Note2: The rocker arms transmit the vertical motion of the back legs to the front legs; the push rods transmit the horizontal motion. The vertical motion reverses through the rocker arm pivots, so the horizontal motion must be reversed by crisscrossing the push rods.

Note3: The top of each leg goes mostly up and down; the middle of each leg goes in a circle; the bottom of each leg goes in an ellipse - the height is the throw of the crank pin, but the width is the crank pin throw multiplied by the the length from bottom to top, divided by the length from crank pin to top. This is a 2:1 ellipse for this robot. Each leg is not moving horizontally relative to the chassis when it touches - for smoother walking it should come down as it's moving forward.

Possible improvement: The front legs often move far away from the slide plates - something needs to be added to keep them nearer, like outboard slide plates.

18. 2ea - Push an 8-tooth gear onto a motor shaft. Connect a short motor wire onto the motor, so that the wire extends out the back of the motor. Insert the motor into the left or right motor mount.
19. Use the four dark gray short-to-long Technics pins to mount the 12x1 LEGO bricks on either side of the RCX brick. This assembly will fit at the center of the robot, and be held in by snapping the four 3-stud length Technics pins with ribs into the 12x1 LEGO bricks. The ribs make it easy to pull the RCX, to change batteries, put it in another robot, or so that the robot can be run from the remote control unit.
20. Install the RCX assembly with the I/R port facing forward. Connect the left motor to Port A and the right motor to Port C, so that the wires extend to the sides. This way, directing Port A or C forward with make the corresponding side of the robot move forward.

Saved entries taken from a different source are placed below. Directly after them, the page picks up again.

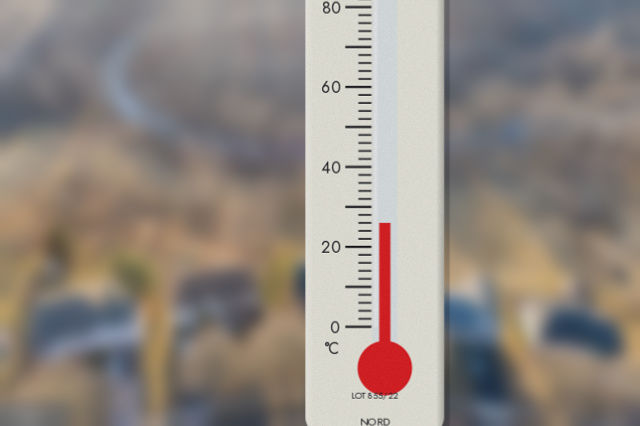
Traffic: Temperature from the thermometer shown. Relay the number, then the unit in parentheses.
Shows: 26 (°C)
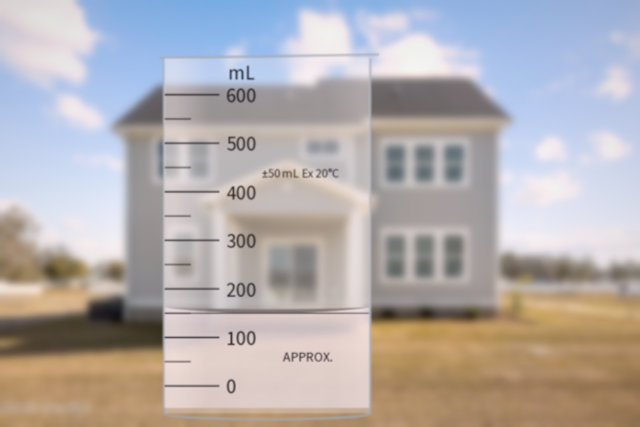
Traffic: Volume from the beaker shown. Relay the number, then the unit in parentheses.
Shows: 150 (mL)
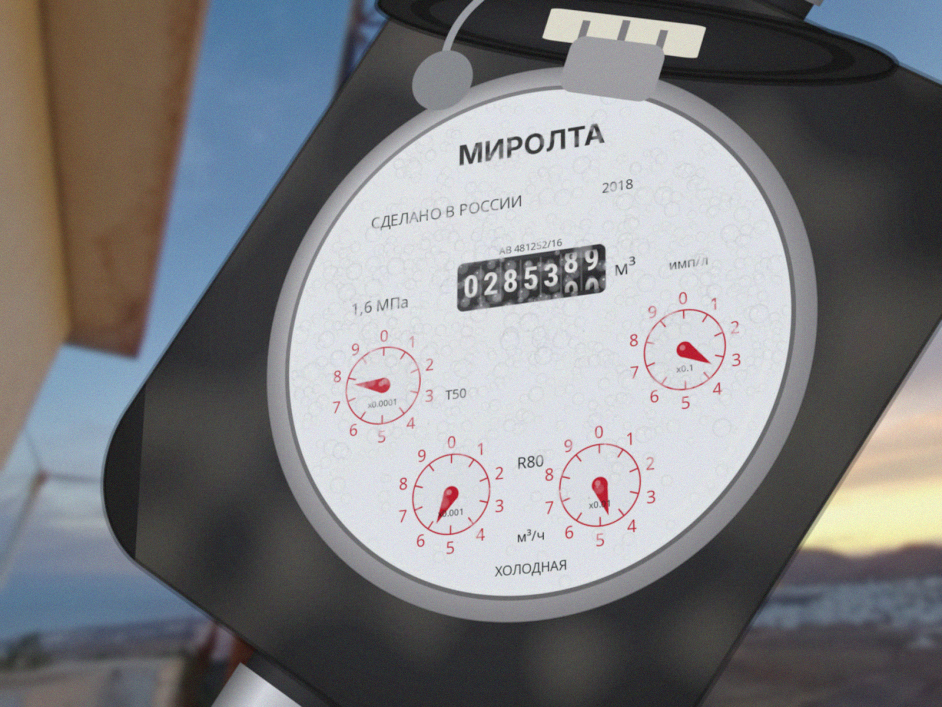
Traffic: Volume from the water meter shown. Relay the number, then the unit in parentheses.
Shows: 285389.3457 (m³)
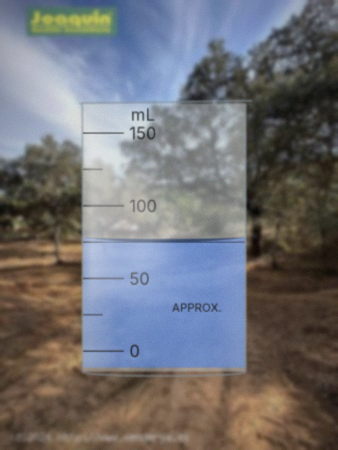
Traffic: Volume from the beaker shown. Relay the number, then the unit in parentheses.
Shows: 75 (mL)
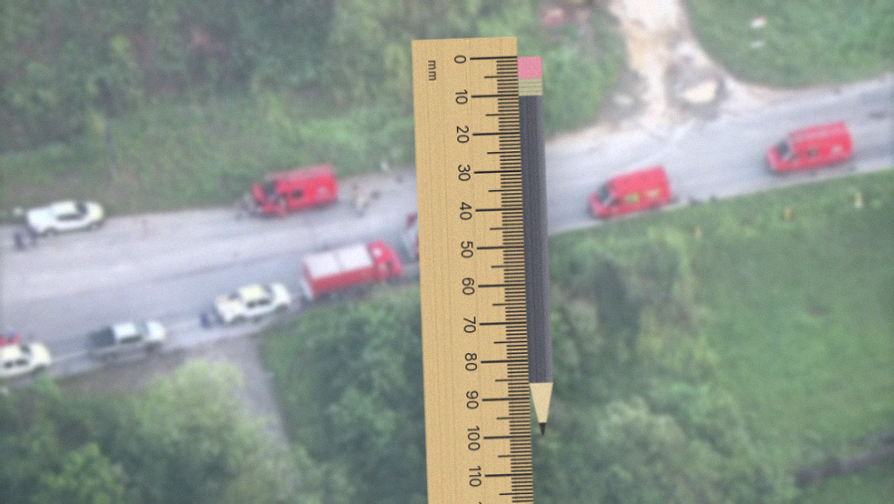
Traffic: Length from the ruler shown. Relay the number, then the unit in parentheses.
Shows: 100 (mm)
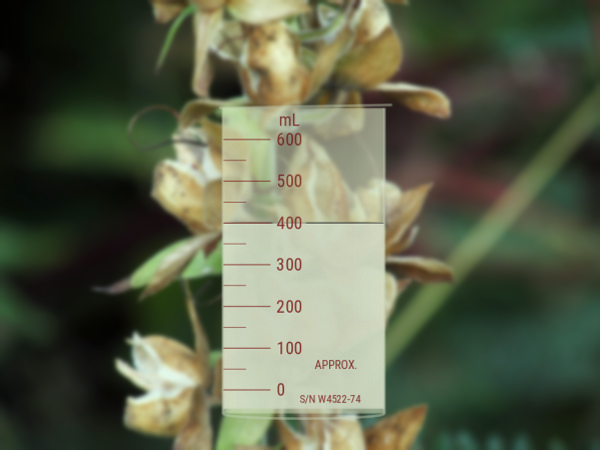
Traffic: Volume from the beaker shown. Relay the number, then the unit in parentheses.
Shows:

Remote control unit	LEGO Mindstorms RCX Module

My method of connecting the buttons to the RCX needs improvement, but here's what I did - I connected the front and back buttons of legs on the same push rod in series. My rationale was that if the robot is moving forward, the back leg should get pushed in time to use the front leg button to sense if there's a table to step on; the reverse when moving backwards.  The problem with this is that the program needs to know the phase of the drive gears. Without a sensor for this, being able to sense when the back leg touched would have told when to check the front leg.  With the buttons connected in series, I had four (4) circuits to multiplex into one RCX input. I did this by connecting these four (4) circuits in series, with a resistor in parallel with each of the four (4) circuits. The resistors were 4.7K, 10K, 20K, and 39K, 5%. This makes an A to D converter, but because the drive current from the RCX input is from a voltage source through a resistor instead of from a constant current source, the output of the A to D is not linear. This makes the steps different sizes, and in particular makes some of the steps pretty small. I plan to re-think this circuit. Also, the robot isn't heavy enough to always push the buttons I used.  A brute force method would be to use more RCX inputs, but I was hoping to save them for other sensors.

I've attached the NQC source code I used at the RCX Challenge, with most of the sensor code stubbed out - I tried to stub it all out for the demo, but I missed one, so the robot waits until at least one series string of buttons is pushed, then goes through its motions. That turned out to work Ok.

I left out some pieces showing in picture above since they weren't needed and so just made the robot heavier.